- ASSIGNED TASK
Copy exactly the lines from the first line of the records below through the line containing "ring tip: (108, 111)", including both, and nothing else.

- DATA SUPPLIED
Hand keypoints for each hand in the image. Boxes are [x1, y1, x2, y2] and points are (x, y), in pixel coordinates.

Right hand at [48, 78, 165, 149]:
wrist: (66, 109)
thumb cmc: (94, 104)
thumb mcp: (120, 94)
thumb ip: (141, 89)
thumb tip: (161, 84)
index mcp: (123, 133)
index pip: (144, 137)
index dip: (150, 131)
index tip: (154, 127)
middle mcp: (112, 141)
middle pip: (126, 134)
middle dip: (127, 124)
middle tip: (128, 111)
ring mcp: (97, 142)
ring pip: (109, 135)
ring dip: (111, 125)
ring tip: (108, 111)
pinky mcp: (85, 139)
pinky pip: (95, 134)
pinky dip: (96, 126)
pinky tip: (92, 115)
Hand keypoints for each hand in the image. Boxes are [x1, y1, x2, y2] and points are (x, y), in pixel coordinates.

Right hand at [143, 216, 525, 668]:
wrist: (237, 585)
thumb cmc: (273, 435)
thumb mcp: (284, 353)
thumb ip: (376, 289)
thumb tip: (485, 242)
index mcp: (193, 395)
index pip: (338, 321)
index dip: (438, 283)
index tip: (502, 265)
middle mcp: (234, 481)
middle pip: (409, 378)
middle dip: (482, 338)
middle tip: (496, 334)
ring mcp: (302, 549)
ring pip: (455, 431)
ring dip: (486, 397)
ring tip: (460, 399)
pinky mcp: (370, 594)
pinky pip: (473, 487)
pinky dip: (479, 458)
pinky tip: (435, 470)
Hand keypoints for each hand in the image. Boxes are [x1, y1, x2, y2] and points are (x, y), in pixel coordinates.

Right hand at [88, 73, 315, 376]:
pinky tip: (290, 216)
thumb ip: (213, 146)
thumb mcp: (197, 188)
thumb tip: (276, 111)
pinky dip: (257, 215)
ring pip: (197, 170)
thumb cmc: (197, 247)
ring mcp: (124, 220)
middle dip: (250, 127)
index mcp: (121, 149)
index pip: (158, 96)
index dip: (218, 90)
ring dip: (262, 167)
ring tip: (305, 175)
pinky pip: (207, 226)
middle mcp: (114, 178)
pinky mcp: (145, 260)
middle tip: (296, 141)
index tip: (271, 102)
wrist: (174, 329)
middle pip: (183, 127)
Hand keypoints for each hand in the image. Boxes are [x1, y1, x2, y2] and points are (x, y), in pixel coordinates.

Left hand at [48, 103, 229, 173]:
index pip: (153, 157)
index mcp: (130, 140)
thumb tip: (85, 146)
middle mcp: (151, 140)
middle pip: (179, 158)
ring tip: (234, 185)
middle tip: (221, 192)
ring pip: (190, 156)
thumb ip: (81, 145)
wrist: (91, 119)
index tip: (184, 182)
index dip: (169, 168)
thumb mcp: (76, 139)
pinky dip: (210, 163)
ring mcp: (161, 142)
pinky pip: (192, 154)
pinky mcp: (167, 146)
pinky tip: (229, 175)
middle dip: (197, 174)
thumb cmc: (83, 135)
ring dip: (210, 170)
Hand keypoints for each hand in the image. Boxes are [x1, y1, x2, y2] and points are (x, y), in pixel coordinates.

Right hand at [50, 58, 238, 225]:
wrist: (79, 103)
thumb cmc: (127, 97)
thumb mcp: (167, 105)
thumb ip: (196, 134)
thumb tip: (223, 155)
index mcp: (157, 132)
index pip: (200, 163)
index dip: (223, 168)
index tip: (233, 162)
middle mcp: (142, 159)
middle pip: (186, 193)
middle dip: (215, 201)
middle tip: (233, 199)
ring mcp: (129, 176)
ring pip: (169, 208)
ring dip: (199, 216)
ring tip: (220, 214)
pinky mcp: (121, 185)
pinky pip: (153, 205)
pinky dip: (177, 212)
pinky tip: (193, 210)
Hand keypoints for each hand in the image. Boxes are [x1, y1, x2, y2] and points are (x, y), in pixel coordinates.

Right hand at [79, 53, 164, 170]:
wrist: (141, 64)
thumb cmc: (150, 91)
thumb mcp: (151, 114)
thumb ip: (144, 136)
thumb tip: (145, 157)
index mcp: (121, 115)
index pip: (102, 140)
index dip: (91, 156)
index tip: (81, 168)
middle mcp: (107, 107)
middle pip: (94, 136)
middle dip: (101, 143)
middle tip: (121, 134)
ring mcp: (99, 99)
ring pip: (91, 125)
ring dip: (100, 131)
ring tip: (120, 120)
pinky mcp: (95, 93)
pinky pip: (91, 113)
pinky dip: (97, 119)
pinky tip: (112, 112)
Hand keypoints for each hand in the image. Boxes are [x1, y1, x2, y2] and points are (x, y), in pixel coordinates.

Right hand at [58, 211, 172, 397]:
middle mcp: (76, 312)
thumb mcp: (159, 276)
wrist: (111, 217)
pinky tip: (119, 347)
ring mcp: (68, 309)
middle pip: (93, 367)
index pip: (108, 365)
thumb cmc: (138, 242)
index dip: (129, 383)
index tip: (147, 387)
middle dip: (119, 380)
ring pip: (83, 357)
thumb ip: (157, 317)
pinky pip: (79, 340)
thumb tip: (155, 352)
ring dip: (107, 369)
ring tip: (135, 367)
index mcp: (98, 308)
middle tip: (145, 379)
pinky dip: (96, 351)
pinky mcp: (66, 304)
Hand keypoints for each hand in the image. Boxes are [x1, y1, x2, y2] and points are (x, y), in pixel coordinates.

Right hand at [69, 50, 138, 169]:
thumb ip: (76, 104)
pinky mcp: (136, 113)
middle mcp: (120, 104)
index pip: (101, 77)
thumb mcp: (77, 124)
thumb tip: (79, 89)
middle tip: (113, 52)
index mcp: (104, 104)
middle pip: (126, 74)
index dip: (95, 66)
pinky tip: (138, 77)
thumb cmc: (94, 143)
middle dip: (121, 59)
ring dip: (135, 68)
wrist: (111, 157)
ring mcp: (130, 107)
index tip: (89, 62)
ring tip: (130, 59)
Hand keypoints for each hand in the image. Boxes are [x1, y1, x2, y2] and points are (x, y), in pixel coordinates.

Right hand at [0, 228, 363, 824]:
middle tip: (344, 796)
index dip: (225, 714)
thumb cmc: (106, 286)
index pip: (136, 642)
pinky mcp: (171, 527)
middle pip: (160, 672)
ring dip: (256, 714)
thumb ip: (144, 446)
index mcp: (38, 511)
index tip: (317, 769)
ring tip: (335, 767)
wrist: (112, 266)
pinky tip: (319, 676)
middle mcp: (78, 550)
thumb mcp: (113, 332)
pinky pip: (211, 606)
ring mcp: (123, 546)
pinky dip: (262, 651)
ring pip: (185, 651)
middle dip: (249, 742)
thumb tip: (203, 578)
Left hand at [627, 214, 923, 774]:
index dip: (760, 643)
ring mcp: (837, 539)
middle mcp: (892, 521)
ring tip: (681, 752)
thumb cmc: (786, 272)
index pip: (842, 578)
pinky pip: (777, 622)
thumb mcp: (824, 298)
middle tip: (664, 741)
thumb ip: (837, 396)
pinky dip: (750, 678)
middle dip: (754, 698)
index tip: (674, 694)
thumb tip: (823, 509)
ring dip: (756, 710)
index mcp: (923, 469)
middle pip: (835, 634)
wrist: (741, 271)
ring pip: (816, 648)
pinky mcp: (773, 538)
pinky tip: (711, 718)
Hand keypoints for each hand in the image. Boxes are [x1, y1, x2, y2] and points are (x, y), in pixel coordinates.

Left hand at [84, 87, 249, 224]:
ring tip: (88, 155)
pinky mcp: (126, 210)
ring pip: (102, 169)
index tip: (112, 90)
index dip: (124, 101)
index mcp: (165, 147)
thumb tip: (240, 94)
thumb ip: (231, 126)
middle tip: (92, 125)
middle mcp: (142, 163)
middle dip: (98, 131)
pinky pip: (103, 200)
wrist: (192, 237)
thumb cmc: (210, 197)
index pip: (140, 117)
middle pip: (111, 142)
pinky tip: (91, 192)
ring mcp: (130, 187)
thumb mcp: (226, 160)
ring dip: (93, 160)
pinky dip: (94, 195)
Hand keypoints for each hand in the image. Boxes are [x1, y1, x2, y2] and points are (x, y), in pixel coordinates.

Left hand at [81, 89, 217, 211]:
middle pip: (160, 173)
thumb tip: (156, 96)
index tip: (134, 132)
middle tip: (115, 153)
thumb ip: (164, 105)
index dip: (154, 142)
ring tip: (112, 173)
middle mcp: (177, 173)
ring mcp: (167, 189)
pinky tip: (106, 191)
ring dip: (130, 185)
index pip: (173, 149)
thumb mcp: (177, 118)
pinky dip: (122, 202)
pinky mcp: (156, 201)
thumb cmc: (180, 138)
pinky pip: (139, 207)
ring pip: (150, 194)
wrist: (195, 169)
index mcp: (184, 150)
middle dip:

- OUTPUT OF THE EXERCISE
Hand keypoints for each hand in the image. Boxes are [x1, y1, x2, y2] and points are (x, y), in pixel coordinates.

Right hand at [48, 78, 165, 149]:
wrist: (66, 109)
thumb cmc: (94, 104)
thumb mcp: (120, 94)
thumb ip: (141, 89)
thumb tip: (161, 84)
index mcp: (123, 133)
index pip: (144, 137)
index dip: (150, 131)
index tip: (154, 127)
middle mcp: (112, 141)
middle pip: (126, 134)
middle dip: (127, 124)
middle tip: (128, 111)
ring mcp: (97, 142)
ring pip: (109, 135)
ring dip: (111, 125)
ring tip: (108, 111)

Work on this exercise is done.